**Compiti richiesti**
1 - Quali persone sono nominate nel brano sulla nuova traduzione del libro di Judith Butler?
2 - Prosegui il brano sulla nuova traduzione del libro di Judith Butler dopo la sua ultima frase.

**Estratto fornito**

Disfare e fare il genere, l’orientamento, il soggetto, la classe

Le differenze, semmai, vengono sfruttate, come ad esempio nel caso del diversity management; oppure vengono messe al lavoro, in modo paternalistico, in favore di logiche politiche di abuso, se non proprio di sopraffazione e di distruzione, come nel caso del pinkwashing. Benché in entrambi i questi casi emblematici, l’inclusione (simbolica, strumentale) delle differenze all’interno di discorsi finalizzati a creare esclusioni (materiali, politiche) viene esaltata surrettiziamente come istanza di emancipazione, di progresso e di libertà, ciò non deve condurre alla frettolosa conclusione che l’omo-trans-sessuofobia, o il sessismo, o l’eteronormatività siano fenomeni tramontati con il passaggio definitivo dagli Stati-nazione alla governance neoliberale […]. Le forme di discriminazione “culturale” si combinano con quelle “economiche” in nuove forme, decisamente più subdole, su uno sfondo in cui permangono senz’altro tracce residuali delle loro passate configurazioni.[1]

 Pubblicare una nuova traduzione di Undoing Gender (2004) di Judith Butler, ormai diventato un classico degli studi di genere, significa, per Federico Zappino, compiere una doppia operazione: da un lato, riconoscerne il ruolo di pietra miliare, dall’altro – ed è per certi versi un gesto che muove in direzione opposta – restituirlo all’attualità, “a distanza di dieci anni, in un contesto sociale e politico in larga parte mutato; un contesto traversato molto più di allora proprio dalla crisi (economica e sociale) e dalla precarietà (esistenziale)”[2].

In questo doppio gesto, Fare e disfare il genere LGBTI-butler-zappino-fare-disfare-genere 2(a cura di Federico Zappino, prefazione di Olivia
Guaraldo, Mimesis 2014) restituisce al testo della Butler un senso di processualità che spariva nel precedente titolo tradotto[3]: processualità necessaria ad articolare il discorso sulla precarietà del genere, che stringendo fra loro i concetti di precarietà e genere, appunto, con quello di crisi, li rende operativi e politici. Affermare la precarietà del soggetto, e indicare in esso e nella sua performance di genere il luogo di una crisi, significa infatti riconoscerne anche la potenzialità eversiva, lo statuto perennemente processuale della sua esistenza, che si consolida e decostruisce attraverso l’incessante interazione con altri soggetti e altre strutture. Fare e disfare, per l’appunto.

La costitutiva precarietà del soggetto – e del soggetto queer ancor di più – non si può però definire come direttamente conflittuale rispetto al sistema di governance del capitalismo attuale. “Non necessariamente essere omosessuali coincide, oggi, con l’essere indegni di lutto”[4]: la possibilità di vivere una “buona vita” passa per altri confini, più sfumati che non le sole differenze di genere e di orientamento. Il che non vuol dire che non esista più omo-transfobia, che non esista più sessismo, ma che essi agiscono più sottilmente tra le pieghe del diversity management e del pinkwashing, nella scomposizione della norma eterosessuale e nella riaffermazione del suo dominio attraverso l’inoculazione dei suoi frammenti nei “nuovi soggetti”.

**Materiale fornito**
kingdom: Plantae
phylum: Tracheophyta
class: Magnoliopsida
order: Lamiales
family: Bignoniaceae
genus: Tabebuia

**Le risposte**
1 - Judith Butler, Federico Zappino, Olivia Guaraldo

2 -
 Da questo punto di vista, particolarmente corretta ci è sembrata l’impostazione del problema che ha dato Olivia Fiorilli in un recente articolo su Commonware[5]. Nel senso indicato da Fiorilli, diventa operazione necessaria “tradire” il dettato di Judith Butler e rilanciarlo – attraverso la stessa autrice – attraverso nuove pratiche e nuovi discorsi formulabili non solo dai soggetti e dai movimenti transfemministi e queer, ma da ogni soggetto o movimento che voglia assumere la lente del queer come potente strumento di lettura per comprendere come agisca una parte dei dispositivi di valorizzazione differenziale approntati dal capitalismo attuale. Allargando dunque il campo, occorre dunque disfare – o disfarsi – agendo sulla propria costitutiva precarietà di soggetti per riconoscere ciò che è messo a valore, giocare oppositivamente la normazione categoriale, sottrarsi al comando neoliberista del godimento normato, e ri-fare e ri-farsi soggetti dove “le maglie del potere” di foucaultiana memoria non tengono: riarticolare una configurazione conflittuale dei soggetti – individuali e collettivi – e rifare, quindi, il genere, l’orientamento e lo stesso soggetto (di classe).

 Su quest’ultimo punto, sulle sfide cioè che si aprono con l’uso degli strumenti dei queer studies per rilanciare nuove forme di soggettivazione, particolarmente importante ci è sembrato il terzo saggio di “Fare e disfare il genere”[6]. Lungi dal costituire un’apologia della precarietà del genere come gioco tutto metaforico e linguistico, “Rendere giustizia a qualcuno” è un saggio nel quale Butler si confronta con la materialità delle pratiche di soggettivazione (e di assoggettamento). David Reimer non è intersessuale, ma è “forzato” alla transessualità, e ad adottare di volta in volta un’identità che non ha scelto. Nelle trasformazioni che riguardano il suo corpo, non ha voce in capitolo. Qui si rivela il punto essenziale almeno del “secondo corso” di Butler: in un corpo a corpo con una visione fuorviante delle teorie “costruzioniste”, la studiosa fa emergere tutta la difficoltà dei percorsi di soggettivazione, e di conseguenza la necessità di preservare, anzitutto, l’agency dei soggetti.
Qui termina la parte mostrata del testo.